The fact that service workers process absolutely all network requests has simplified the solution. With each update of the service worker, we, among other things, execute API requests, caching responses in the same cache block as the corresponding resources. This connects the capabilities and experimental functions with the right resources - potentially obsolete, but guaranteed to be consistent with each other.

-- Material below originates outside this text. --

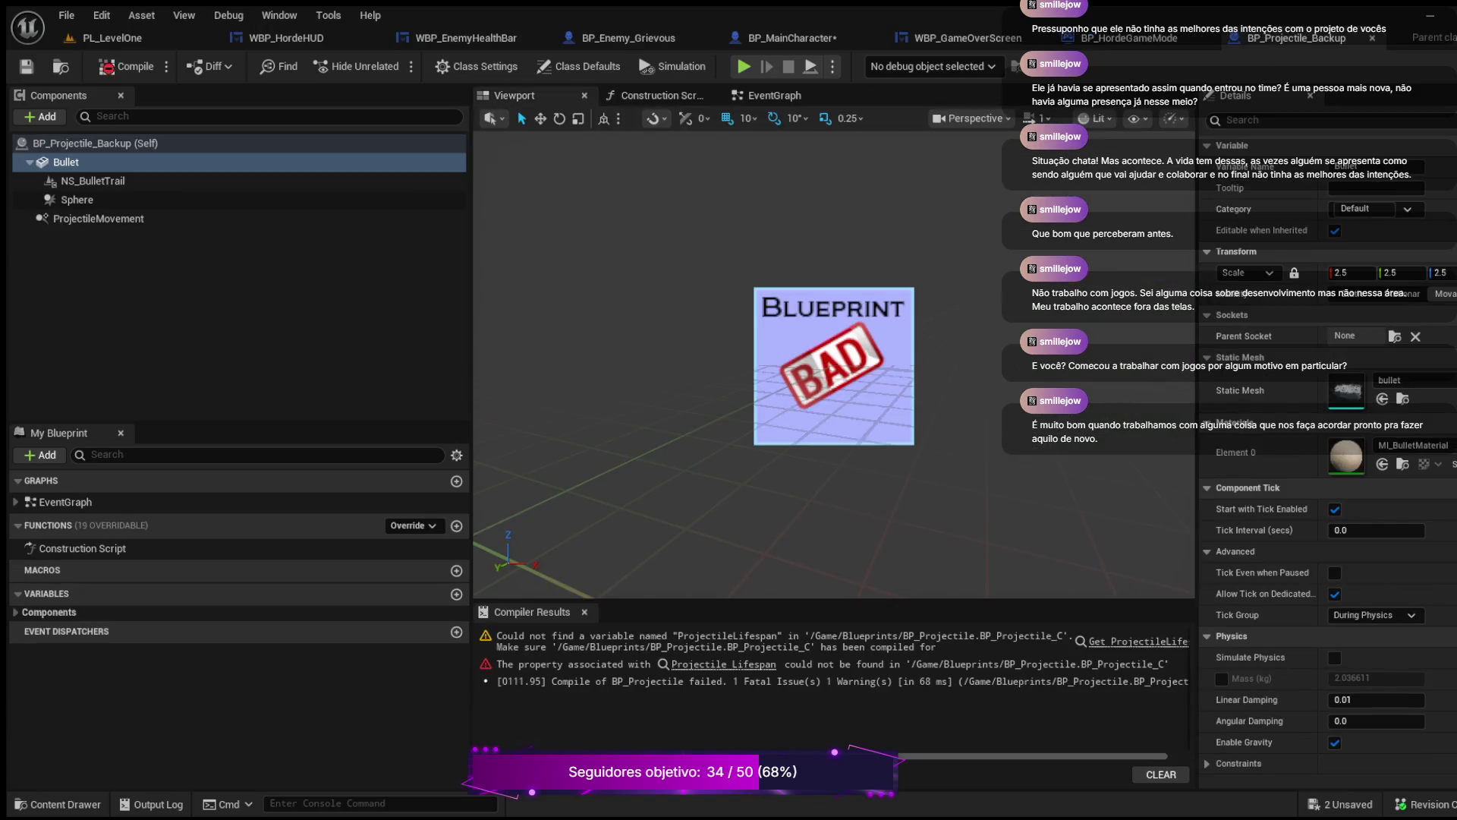
{"action": "left_click", "coordinate": [125, 66]}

This, in fact, is only the tip of the iceberg of opportunities available to the developer thanks to service workers. A problem that could not be solved using the
AppCache
mechanism, or one that would require both client and server mechanisms to be resolved, is simply and naturally solved using service workers and the Cache API.
Summary
The service worker accelerated the loading of the Slack client by organizing local storage of resources that are ready for use the next time the client boots. The network - the main source of delays and ambiguities that our users might encounter, now has virtually no effect on the situation. We, so to speak, removed it from the equation. And if you can remove the network from the equation, then it turns out that you can implement offline functionality in the project. Our support for offline mode is very straightforward right now. The user can download the client and can read messages from downloaded conversations. The system at the same time prepares for synchronization marks on read messages. But now we have a basis for the future implementation of more advanced mechanisms.
After many months of development, experimentation and optimization, we learned a lot about how service workers work in practice. In addition, it turned out that this technology is well suited for large-scale projects. In less than a month since the client’s public release with a service worker, we successfully serve tens of millions of requests daily from millions of installed service workers. This led to about a 50% reduction in the loading time of new customers compared to old ones, and to the fact that hot loading is about 25% faster than cold.
From left to right: loading an old client, cold loading a new client, hot loading a new client (the lower the indicator, the better)
Dear readers! Do you use service workers in your projects?